Bargaining with Inflation

Categories:
Bargaining
Bargaining Updates 2022
Inflation

As anyone who has read the headlines, or gone to the grocery store, or filled their car knows, inflation has recently surged to levels unseen in Canada in over thirty years. And it’s not going to get better in a hurry.

Beginning in 1991, the Bank of Canada adopted an inflation control target that aimed to keep CPI inflation between 1 and 3 percent, with a target midpoint of 2 percent. Figure 1 plots the annual (March-to-March) Canadian all-item Consumer Price Index changes. 

Figure 1. Annual Inflation: Canada

Source: Statistics Canada. Table 18-10-0004-01 Consumer Price Index, monthly, not seasonally adjusted.

As Figure 1 demonstrates, the inflation control target policy had been very successful.
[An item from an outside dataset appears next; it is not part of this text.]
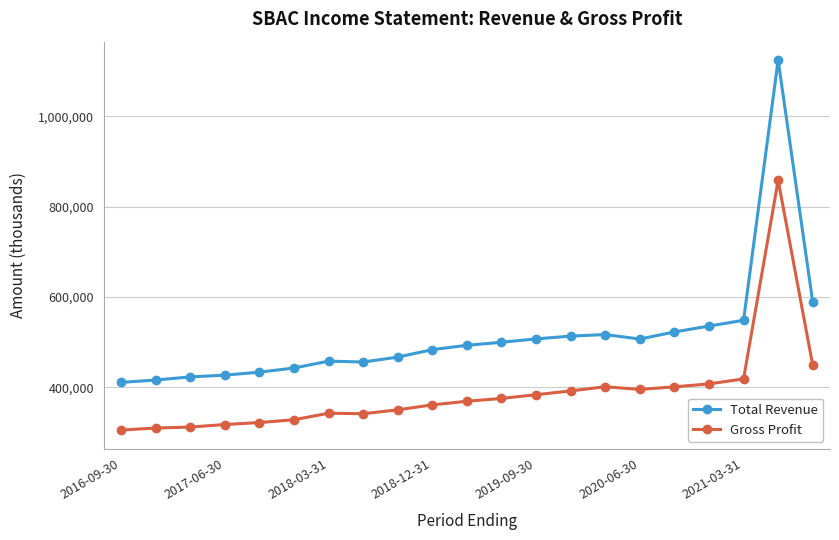

What is the minimum value for Total Revenue?

411300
With the exception of only a few transitory exceptions inflation had indeed remained within the control target range. Until now. The unanticipated spike in inflation we are experiencing now is well above the target range, above the Bank of Canada’s forecast, and clearly is not transitory. The Bank of Canada, having recognized this, has started a process of quantitative tightening, raising the policy interest rate to 0.5 per cent in April. It is almost certain that the policy rate will be raised several more times in the coming year. 

This is a slow process. According to the Bank, policy rate changes typically take six to eight quarters to achieve its objective, but we are in an inflationary period that is not typical, and we may be entering uncharted waters. In short, we may be experiencing inflation above the top of the Bank’s target range (i.e., above 3%) for the entire duration of our next Collective Agreement.

Figure 2. Recent Inflation, Canada, BC, Vancouver

Source: Statistics Canada. Table 18-10-0004-01 Consumer Price Index, monthly, not seasonally adjusted.

When inflation outpaces general wage increases members suffer a loss in real income. We don’t have to wait for July to see that happen. It has already happened. Figure 2 presents the month-to-month inflation from March 2019 to March 2022 for Canada, BC, Vancouver (no data is available for Kelowna). After a period of slightly above 2% followed by a short COVID induced period below 2%, inflation has soared. Between March 2019 and March 2022 the Consumer Price Index for Canada rose by 10%, for BC it rose by 9.4% and for Vancouver it rose by 9%. Over the same three years our compounded general wage increase was 6.1%. We have already suffered a cut in real salary and it will only get worse unless we get meaningful inflation protection in this round of bargaining. 

It is important to understand that when inflation returns to fluctuating narrowly around the 2% target things will not return to “normal”. The higher prices that we now see, and will continue to see, during this higher than normal inflationary period, will not return to the levels they were before. They will be permanently higher and any loss in real income suffered during this inflationary period will be permanent. It is all the more important, then, to address the problem in this round.